_What is required_: The lines to be extracted begin at the line containing "left elbow: (403, 181)" and end at the last line of the data below; copy them exactly and leave out the pictures.

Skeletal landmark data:
[Start of Attachment]
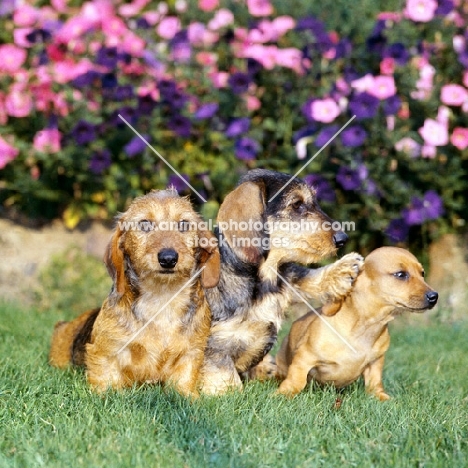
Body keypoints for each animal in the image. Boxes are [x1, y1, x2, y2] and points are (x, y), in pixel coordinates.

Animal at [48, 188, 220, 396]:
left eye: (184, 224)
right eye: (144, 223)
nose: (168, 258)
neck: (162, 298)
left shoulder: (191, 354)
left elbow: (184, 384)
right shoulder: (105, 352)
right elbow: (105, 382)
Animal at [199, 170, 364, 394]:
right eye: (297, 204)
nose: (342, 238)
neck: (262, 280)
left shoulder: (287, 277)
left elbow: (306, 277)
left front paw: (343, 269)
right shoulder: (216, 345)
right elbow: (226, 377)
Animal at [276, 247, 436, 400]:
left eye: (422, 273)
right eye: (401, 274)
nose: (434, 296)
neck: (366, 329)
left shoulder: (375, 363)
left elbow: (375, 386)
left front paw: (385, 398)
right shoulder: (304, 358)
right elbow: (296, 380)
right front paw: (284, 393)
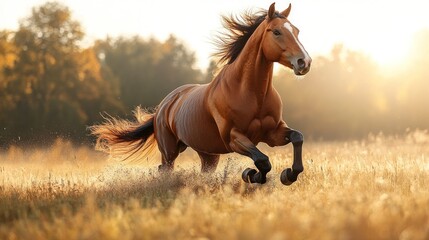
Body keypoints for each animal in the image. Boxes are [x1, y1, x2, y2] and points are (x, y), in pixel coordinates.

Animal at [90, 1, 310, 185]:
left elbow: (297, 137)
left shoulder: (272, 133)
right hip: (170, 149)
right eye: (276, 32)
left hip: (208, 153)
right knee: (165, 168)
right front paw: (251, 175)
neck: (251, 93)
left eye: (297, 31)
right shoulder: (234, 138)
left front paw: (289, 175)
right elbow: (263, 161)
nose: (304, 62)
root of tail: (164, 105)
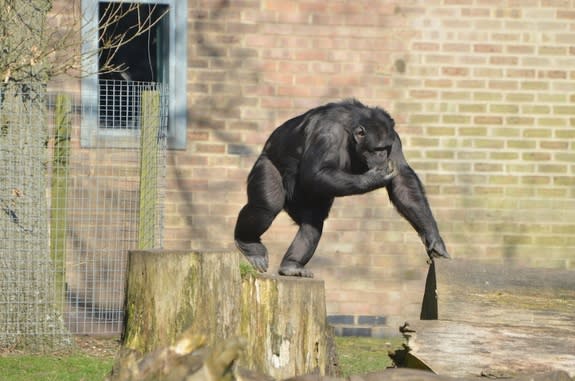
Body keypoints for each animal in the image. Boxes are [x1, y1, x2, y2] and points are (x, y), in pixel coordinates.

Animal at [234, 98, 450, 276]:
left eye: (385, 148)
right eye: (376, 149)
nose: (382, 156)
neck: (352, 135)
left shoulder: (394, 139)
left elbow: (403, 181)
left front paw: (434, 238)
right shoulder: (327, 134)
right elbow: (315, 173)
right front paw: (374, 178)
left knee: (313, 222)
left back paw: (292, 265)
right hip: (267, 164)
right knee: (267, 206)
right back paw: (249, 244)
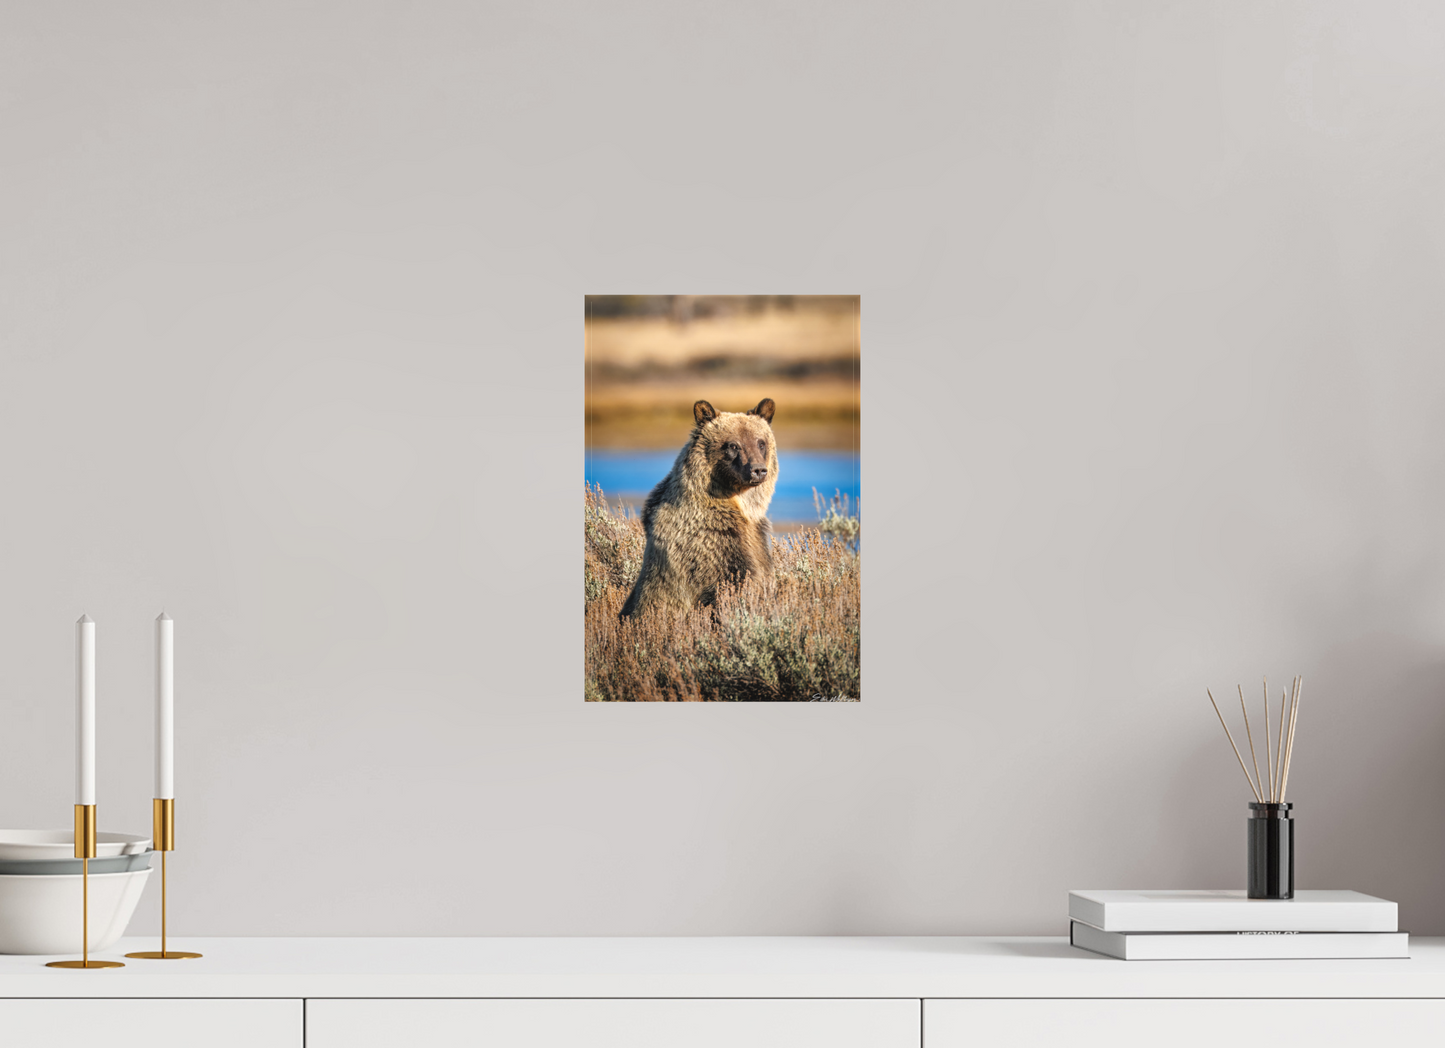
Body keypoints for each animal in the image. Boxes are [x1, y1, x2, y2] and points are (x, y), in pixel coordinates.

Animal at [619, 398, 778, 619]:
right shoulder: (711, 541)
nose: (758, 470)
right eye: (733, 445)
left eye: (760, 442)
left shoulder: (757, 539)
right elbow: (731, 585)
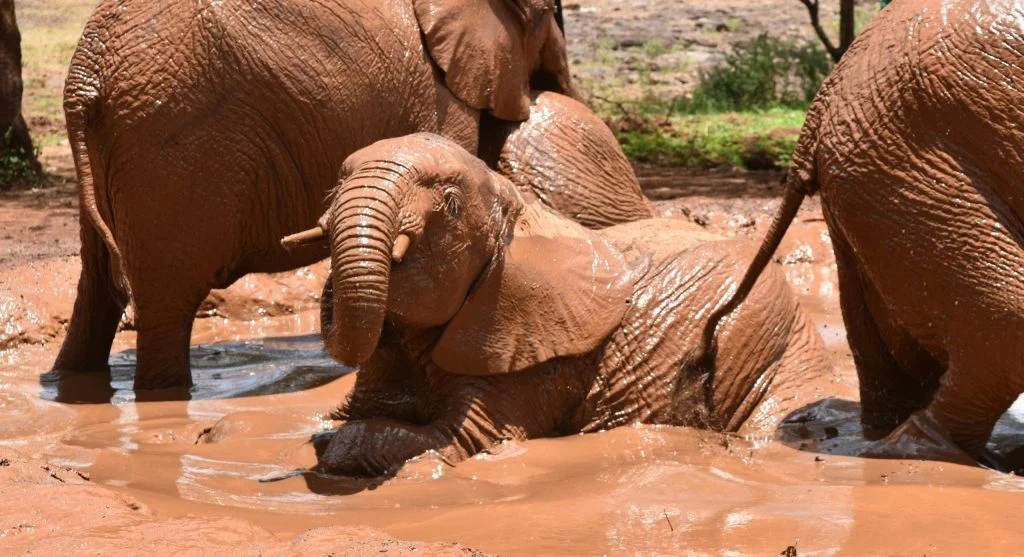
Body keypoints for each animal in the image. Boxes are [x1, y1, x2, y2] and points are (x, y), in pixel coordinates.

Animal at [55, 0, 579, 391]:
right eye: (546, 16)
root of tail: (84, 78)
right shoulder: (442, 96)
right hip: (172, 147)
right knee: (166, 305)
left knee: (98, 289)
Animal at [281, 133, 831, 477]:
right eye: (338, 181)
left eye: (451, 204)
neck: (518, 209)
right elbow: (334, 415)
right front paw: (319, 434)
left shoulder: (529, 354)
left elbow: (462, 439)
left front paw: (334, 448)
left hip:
[End of Attachment]
_Your solution_:
left elbow: (403, 181)
left front paw: (434, 238)
right shoulder: (327, 134)
right elbow: (315, 173)
right front paw: (374, 178)
left knee: (313, 222)
left back paw: (292, 265)
right hip: (267, 164)
right knee: (267, 206)
right back paw: (249, 244)
Body keypoints for each animal in the image. Boxes are [x1, y1, x2, y2] and points are (x, y), in pixel coordinates.

Animal at [619, 398, 778, 619]:
right shoulder: (711, 541)
nose: (758, 470)
right eye: (733, 445)
left eye: (760, 442)
left shoulder: (757, 539)
right elbow: (731, 585)
Body keypoints for each animal in the image. Boxes are [x1, y1, x2, y2] and points are (x, y), in pixel coordinates.

Animal at [55, 0, 579, 391]:
right eye: (546, 16)
root of tail: (84, 78)
right shoulder: (442, 96)
right hip: (172, 147)
right knee: (166, 305)
left knee: (98, 289)
Animal at [281, 133, 831, 477]:
right eye: (338, 181)
left eye: (451, 204)
neck: (518, 209)
right elbow: (334, 415)
right front paw: (319, 434)
left shoulder: (529, 354)
left elbow: (462, 439)
left front paw: (334, 448)
left hip:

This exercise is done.